The problem: What is needed is an exact copy of the lines from the start of the records below through the line with "3. Amino acid", without the pictures.

Saved entries:
--- START ---
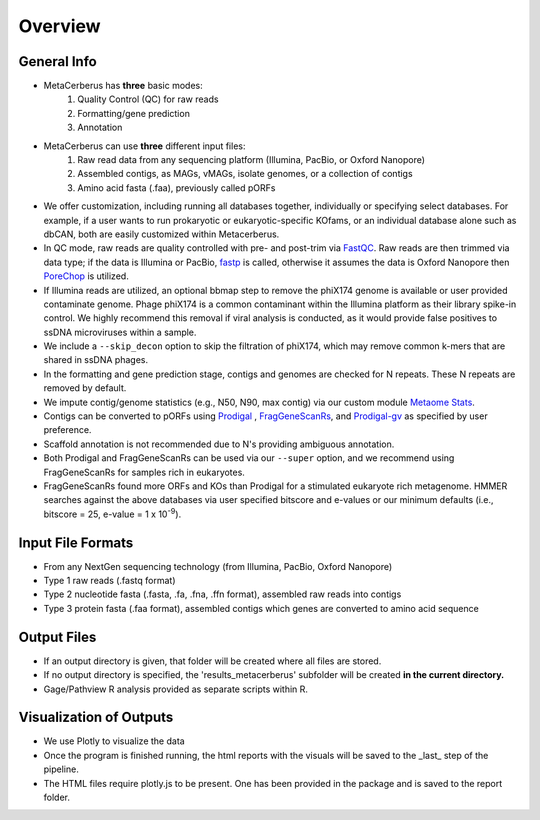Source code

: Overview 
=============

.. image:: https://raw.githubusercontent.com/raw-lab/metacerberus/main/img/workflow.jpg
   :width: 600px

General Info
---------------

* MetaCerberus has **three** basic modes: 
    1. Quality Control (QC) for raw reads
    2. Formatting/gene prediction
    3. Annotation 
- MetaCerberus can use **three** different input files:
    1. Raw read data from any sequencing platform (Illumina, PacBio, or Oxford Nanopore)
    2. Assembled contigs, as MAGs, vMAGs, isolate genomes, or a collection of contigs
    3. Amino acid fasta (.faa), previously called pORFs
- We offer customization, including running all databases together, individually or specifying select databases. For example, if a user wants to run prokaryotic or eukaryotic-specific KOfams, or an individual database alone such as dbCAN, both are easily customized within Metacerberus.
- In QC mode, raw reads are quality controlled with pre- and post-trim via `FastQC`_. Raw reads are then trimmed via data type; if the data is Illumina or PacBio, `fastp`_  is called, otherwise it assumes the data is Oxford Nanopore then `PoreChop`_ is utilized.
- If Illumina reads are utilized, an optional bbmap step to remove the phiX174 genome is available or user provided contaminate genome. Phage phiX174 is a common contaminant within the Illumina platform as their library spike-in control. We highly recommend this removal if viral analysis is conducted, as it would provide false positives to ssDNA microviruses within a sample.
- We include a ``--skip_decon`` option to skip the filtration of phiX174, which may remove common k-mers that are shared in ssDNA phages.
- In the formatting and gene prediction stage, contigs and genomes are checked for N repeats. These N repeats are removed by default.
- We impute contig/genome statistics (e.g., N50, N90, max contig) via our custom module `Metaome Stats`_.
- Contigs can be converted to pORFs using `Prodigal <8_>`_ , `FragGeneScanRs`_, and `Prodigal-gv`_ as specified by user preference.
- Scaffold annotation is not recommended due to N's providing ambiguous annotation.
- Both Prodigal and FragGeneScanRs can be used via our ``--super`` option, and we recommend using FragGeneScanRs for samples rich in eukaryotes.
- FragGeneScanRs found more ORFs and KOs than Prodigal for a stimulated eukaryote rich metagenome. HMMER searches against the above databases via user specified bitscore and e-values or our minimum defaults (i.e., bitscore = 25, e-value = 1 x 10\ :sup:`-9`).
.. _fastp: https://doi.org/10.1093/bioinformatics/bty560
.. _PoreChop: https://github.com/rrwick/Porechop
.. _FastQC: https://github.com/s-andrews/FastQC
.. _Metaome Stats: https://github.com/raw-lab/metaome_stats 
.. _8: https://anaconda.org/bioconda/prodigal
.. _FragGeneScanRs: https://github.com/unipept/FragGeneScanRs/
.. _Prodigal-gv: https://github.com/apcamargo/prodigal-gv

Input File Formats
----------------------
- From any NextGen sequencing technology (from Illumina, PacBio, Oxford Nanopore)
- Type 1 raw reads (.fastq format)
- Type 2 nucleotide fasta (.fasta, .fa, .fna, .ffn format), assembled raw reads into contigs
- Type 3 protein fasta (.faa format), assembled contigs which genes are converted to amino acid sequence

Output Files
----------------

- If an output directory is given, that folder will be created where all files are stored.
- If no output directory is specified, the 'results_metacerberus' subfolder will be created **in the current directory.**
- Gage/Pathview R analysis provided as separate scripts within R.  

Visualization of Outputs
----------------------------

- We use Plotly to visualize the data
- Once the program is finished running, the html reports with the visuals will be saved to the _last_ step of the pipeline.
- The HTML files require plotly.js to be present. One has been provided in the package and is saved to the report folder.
--- END ---
Task output:
Source code

: Overview 
=============

.. image:: https://raw.githubusercontent.com/raw-lab/metacerberus/main/img/workflow.jpg
   :width: 600px

General Info
---------------

* MetaCerberus has **three** basic modes: 
    1. Quality Control (QC) for raw reads
    2. Formatting/gene prediction
    3. Annotation 
- MetaCerberus can use **three** different input files:
    1. Raw read data from any sequencing platform (Illumina, PacBio, or Oxford Nanopore)
    2. Assembled contigs, as MAGs, vMAGs, isolate genomes, or a collection of contigs
    3. Amino acid fasta (.faa), previously called pORFs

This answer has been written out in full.